‘Christ’: The Word Christianity Refused to Translate

By the druid Finn

 

Most people assume the word Christ is simply Jesus’ “surname.” It isn’t. In fact, Christos is a Greek word that literally means “the Anointed One.” It’s the direct translation of the Hebrew māšîaḥ — Messiah.

So why is it never translated in the New Testament? Why do English readers never see Jesus called “the Anointed One,” but only ever “Christ”?

The answer is unsettling: the refusal to translate this single word is not an innocent quirk. It is part of the very strategy by which a small Jewish sect became a universal religion.

 

1. The Jewish Meaning

In the Hebrew Bible, anointing was ordinary. Kings, priests, and sometimes prophets were consecrated with oil. Saul, David, Solomon — all were called anointed ones. Even Cyrus, the Persian king, was once called “my anointed.”

The point: “anointed one” was a category, not a unique identity. It signified role and office, not cosmic status.

When the scriptures were translated into Greek, māšîaḥ became christos. Nothing mystical. Nothing new. Just “anointed.”

 

2. Paul’s Takeover

Enter Paul.
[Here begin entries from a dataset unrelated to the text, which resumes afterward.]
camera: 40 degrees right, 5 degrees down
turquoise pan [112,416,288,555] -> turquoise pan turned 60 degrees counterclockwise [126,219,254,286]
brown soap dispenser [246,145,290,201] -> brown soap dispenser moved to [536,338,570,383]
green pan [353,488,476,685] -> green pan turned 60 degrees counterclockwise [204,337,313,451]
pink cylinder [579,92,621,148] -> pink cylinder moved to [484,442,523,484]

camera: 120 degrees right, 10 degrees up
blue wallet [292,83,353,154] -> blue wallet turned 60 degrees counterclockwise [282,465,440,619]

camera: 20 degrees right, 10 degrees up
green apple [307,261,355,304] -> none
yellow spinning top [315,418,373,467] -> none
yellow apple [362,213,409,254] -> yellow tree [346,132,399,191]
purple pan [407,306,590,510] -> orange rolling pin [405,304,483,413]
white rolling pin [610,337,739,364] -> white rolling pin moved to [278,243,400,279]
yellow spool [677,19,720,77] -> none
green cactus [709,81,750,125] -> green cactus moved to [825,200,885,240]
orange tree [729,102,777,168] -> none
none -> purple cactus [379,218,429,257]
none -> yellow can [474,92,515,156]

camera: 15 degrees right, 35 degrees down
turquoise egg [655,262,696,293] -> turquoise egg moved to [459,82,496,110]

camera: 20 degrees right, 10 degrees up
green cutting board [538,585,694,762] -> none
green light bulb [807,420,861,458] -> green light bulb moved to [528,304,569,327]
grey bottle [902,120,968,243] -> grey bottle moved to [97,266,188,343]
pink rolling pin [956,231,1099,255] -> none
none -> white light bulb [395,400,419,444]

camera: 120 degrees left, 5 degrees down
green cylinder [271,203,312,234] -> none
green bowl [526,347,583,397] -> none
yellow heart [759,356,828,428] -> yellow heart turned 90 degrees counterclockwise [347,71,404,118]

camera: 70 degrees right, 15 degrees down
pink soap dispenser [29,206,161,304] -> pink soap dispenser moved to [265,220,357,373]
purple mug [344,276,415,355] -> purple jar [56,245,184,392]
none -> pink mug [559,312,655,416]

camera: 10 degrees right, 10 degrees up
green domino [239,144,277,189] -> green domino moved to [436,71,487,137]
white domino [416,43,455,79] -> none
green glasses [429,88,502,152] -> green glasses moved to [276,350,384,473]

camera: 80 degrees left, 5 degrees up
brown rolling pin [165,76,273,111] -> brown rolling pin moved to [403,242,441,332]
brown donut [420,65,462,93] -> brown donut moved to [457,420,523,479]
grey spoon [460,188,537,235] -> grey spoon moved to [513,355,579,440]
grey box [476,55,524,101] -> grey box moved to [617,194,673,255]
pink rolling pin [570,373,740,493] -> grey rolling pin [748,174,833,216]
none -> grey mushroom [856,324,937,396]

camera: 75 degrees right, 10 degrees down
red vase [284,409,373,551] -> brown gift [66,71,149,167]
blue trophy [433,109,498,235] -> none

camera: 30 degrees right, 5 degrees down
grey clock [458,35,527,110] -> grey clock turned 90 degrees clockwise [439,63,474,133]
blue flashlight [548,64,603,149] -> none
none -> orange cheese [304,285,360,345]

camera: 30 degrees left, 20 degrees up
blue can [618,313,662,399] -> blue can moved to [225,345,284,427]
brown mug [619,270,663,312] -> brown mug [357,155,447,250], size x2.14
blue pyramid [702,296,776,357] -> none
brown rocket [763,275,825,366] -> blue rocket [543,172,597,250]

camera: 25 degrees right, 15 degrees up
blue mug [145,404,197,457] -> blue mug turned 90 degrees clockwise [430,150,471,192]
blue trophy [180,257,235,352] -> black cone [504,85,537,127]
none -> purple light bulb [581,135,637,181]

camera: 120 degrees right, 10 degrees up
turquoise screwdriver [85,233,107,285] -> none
In his letters, Christos ceases to be a category and becomes fused with Jesus as a name: “Jesus Christ,” “Christ Jesus.”

Paul pushes it further:

·         To be “in Christ” is to enter a new metaphysical condition.

·         Christ becomes cosmic, pre-existent, exalted above all.

·         Adam’s sin (according to Paul’s re-reading of Genesis) condemned everyone, so only Christ could save anyone.

This is not Jewish messianism. This is Paul inventing a new religion — and installing himself as its prophet.

 

3. The Strategic Non-Translation

Here’s where the word game comes in. Translators could have given us “Jesus the Anointed One.” They didn’t. They left Christos as “Christ.”

Why?

·         To disguise Jewish roots. If readers saw “anointed,” they would be reminded of kings, priests, oil, and Torah. Leaving it as “Christ” made it sound exotic, unmoored from Jewish ritual.

·         To brand uniqueness. An “anointed one” suggests many. But “Christ” sounds like a one-and-only.

·         To sell universality. Gentile converts could embrace “Christ” without awkward questions about anointing rituals.

The result? The most important word in the New Testament became an opaque label, not a transparent title.

 

4. From Sect to Cult

Up until the AD 50 meeting in Jerusalem, followers of Jesus were still an all-Jewish sect. But as Gentiles were admitted, rules bent, and Hellenistic ideas slipped in (immortal soul, afterlife rewards, sin-and-death cosmologies), the sect morphed into a start-up cult.

Paul, brilliant and ruthless, drove the process.

·         He downplayed Torah.

·         He universalized guilt (through Adam).

·         He universalized salvation (through Christ).

·         He rebranded Jesus not as a Jewish messiah but as a cosmic redeemer.

And the untranslated word “Christ” became the logo of this new religious brand.

 

5. Why It Matters

When we read “Christ,” we are not seeing what first-century Jews saw. We are seeing the result of a linguistic sleight of hand. A word that once meant “anointed” has been frozen, untranslated, mystified.

This is why most Christians never realize Jesus was being called by a Jewish political-religious title — one used for kings, priests, even foreign rulers. The word was deliberately lifted out of its Jewish context so it could float free, becoming the name of a universal cult figure.

 

Conclusion

The refusal to translate Christos is not a neutral act of translation. It is part of a cunning rebranding exercise. Paul’s takeover of the Jesus sect depended on it.

Had “Christ” been honestly translated as “the Anointed One,” the Jewish roots would have remained obvious. The role would have stayed historical and political. Instead, “Christ” became a mystical name — the cornerstone of a cult that claimed universal sway.

This is why Finn calls it a linguistic fraud. Not a slip, not an accident, but a deliberate disguise. The most important word in the New Testament was left untranslated to mask its meaning — and to give Paul’s cult the mystique it needed to conquer the world.